→ Information provided

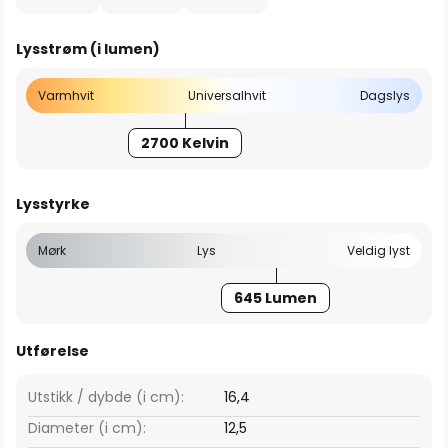
Lysstrøm (i lumen)
Varmhvit
Universalhvit
Dagslys
2700 Kelvin
Lysstyrke
Mørk
Lys
Veldig lyst
645 Lumen
Utførelse
Utstikk / dybde (i cm):
16,4
Diameter (i cm):
12,5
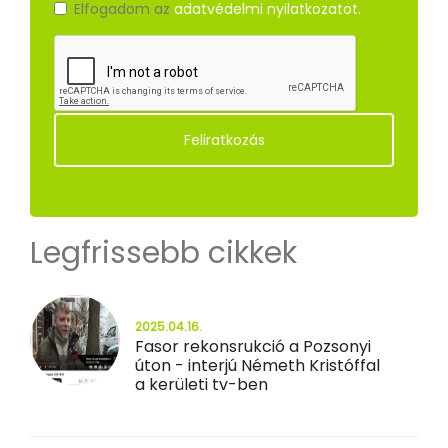
Elfogadom az
adatvédelmi nyilatkozatot.
Feliratkozás
Legfrissebb cikkek
2025.04.16.
Fasor rekonsrukció a Pozsonyi
úton - interjú Németh Kristóffal
a kerületi tv-ben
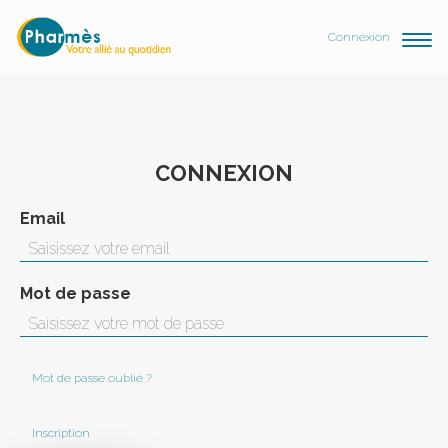
Connexion
CONNEXION
Email
Mot de passe
Mot de passe oublié ?
Inscription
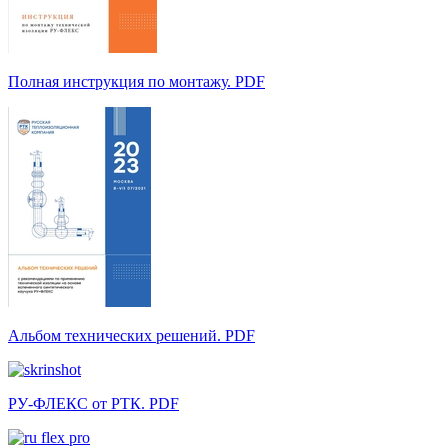
Полная инструкция по монтажу. PDF
Альбом технических решений. PDF
РУ-ФЛЕКС от РТК. PDF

→ Exercise goal
Copy out all the text read from the material, replacing each "PDF" with "DOCX" and leaving everything else unchanged. Omit the pictures.

→ Answer
Lysstrøm (i lumen)
Varmhvit
Universalhvit
Dagslys
2700 Kelvin
Lysstyrke
Mørk
Lys
Veldig lyst
645 Lumen
Utførelse
Utstikk / dybde (i cm):
16,4
Diameter (i cm):
12,5
Elfogadom az
adatvédelmi nyilatkozatot.
Feliratkozás
Legfrissebb cikkek
2025.04.16.
Fasor rekonsrukció a Pozsonyi
úton - interjú Németh Kristóffal
a kerületi tv-ben
Connexion
CONNEXION
Email
Mot de passe
Mot de passe oublié ?
Inscription
Полная инструкция по монтажу. DOCX
Альбом технических решений. DOCX
РУ-ФЛЕКС от РТК. DOCX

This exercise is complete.